*Work order*: Word for word, copy all of the entries.

*Supplied entries*:
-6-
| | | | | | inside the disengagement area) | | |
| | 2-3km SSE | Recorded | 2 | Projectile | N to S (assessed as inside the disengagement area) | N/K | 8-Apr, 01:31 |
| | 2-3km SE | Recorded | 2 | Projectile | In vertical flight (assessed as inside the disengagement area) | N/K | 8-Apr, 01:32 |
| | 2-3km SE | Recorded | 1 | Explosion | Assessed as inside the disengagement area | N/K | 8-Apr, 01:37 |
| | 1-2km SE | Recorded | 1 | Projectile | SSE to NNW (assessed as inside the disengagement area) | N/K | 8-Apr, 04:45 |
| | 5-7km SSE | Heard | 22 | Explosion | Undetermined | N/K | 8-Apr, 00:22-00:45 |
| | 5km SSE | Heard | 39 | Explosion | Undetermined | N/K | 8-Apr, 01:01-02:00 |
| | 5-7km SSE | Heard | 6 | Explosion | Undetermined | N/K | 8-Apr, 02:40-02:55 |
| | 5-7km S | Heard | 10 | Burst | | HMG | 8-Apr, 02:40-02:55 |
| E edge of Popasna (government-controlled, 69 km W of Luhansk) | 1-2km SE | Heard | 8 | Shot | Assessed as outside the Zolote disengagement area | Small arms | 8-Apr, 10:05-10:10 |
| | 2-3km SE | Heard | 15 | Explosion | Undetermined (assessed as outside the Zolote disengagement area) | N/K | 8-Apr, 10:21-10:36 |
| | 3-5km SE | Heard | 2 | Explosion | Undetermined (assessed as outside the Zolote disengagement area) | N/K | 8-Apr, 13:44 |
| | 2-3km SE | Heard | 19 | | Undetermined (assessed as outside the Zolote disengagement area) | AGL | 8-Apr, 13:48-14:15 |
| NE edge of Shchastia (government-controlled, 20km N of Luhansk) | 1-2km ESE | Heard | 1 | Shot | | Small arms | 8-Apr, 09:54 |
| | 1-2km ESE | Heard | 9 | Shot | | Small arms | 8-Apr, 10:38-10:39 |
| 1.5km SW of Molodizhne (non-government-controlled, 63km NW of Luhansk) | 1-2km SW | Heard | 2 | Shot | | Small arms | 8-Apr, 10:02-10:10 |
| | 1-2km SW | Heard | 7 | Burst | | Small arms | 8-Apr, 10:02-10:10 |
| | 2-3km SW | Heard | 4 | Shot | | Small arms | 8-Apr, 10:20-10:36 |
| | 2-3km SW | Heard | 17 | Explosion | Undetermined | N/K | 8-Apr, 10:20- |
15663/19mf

*Answer section*:
-6-
| | | | | | inside the disengagement area) | | |
| | 2-3km SSE | Recorded | 2 | Projectile | N to S (assessed as inside the disengagement area) | N/K | 8-Apr, 01:31 |
| | 2-3km SE | Recorded | 2 | Projectile | In vertical flight (assessed as inside the disengagement area) | N/K | 8-Apr, 01:32 |
| | 2-3km SE | Recorded | 1 | Explosion | Assessed as inside the disengagement area | N/K | 8-Apr, 01:37 |
| | 1-2km SE | Recorded | 1 | Projectile | SSE to NNW (assessed as inside the disengagement area) | N/K | 8-Apr, 04:45 |
| | 5-7km SSE | Heard | 22 | Explosion | Undetermined | N/K | 8-Apr, 00:22-00:45 |
| | 5km SSE | Heard | 39 | Explosion | Undetermined | N/K | 8-Apr, 01:01-02:00 |
| | 5-7km SSE | Heard | 6 | Explosion | Undetermined | N/K | 8-Apr, 02:40-02:55 |
| | 5-7km S | Heard | 10 | Burst | | HMG | 8-Apr, 02:40-02:55 |
| E edge of Popasna (government-controlled, 69 km W of Luhansk) | 1-2km SE | Heard | 8 | Shot | Assessed as outside the Zolote disengagement area | Small arms | 8-Apr, 10:05-10:10 |
| | 2-3km SE | Heard | 15 | Explosion | Undetermined (assessed as outside the Zolote disengagement area) | N/K | 8-Apr, 10:21-10:36 |
| | 3-5km SE | Heard | 2 | Explosion | Undetermined (assessed as outside the Zolote disengagement area) | N/K | 8-Apr, 13:44 |
| | 2-3km SE | Heard | 19 | | Undetermined (assessed as outside the Zolote disengagement area) | AGL | 8-Apr, 13:48-14:15 |
| NE edge of Shchastia (government-controlled, 20km N of Luhansk) | 1-2km ESE | Heard | 1 | Shot | | Small arms | 8-Apr, 09:54 |
| | 1-2km ESE | Heard | 9 | Shot | | Small arms | 8-Apr, 10:38-10:39 |
| 1.5km SW of Molodizhne (non-government-controlled, 63km NW of Luhansk) | 1-2km SW | Heard | 2 | Shot | | Small arms | 8-Apr, 10:02-10:10 |
| | 1-2km SW | Heard | 7 | Burst | | Small arms | 8-Apr, 10:02-10:10 |
| | 2-3km SW | Heard | 4 | Shot | | Small arms | 8-Apr, 10:20-10:36 |
| | 2-3km SW | Heard | 17 | Explosion | Undetermined | N/K | 8-Apr, 10:20- |
15663/19mf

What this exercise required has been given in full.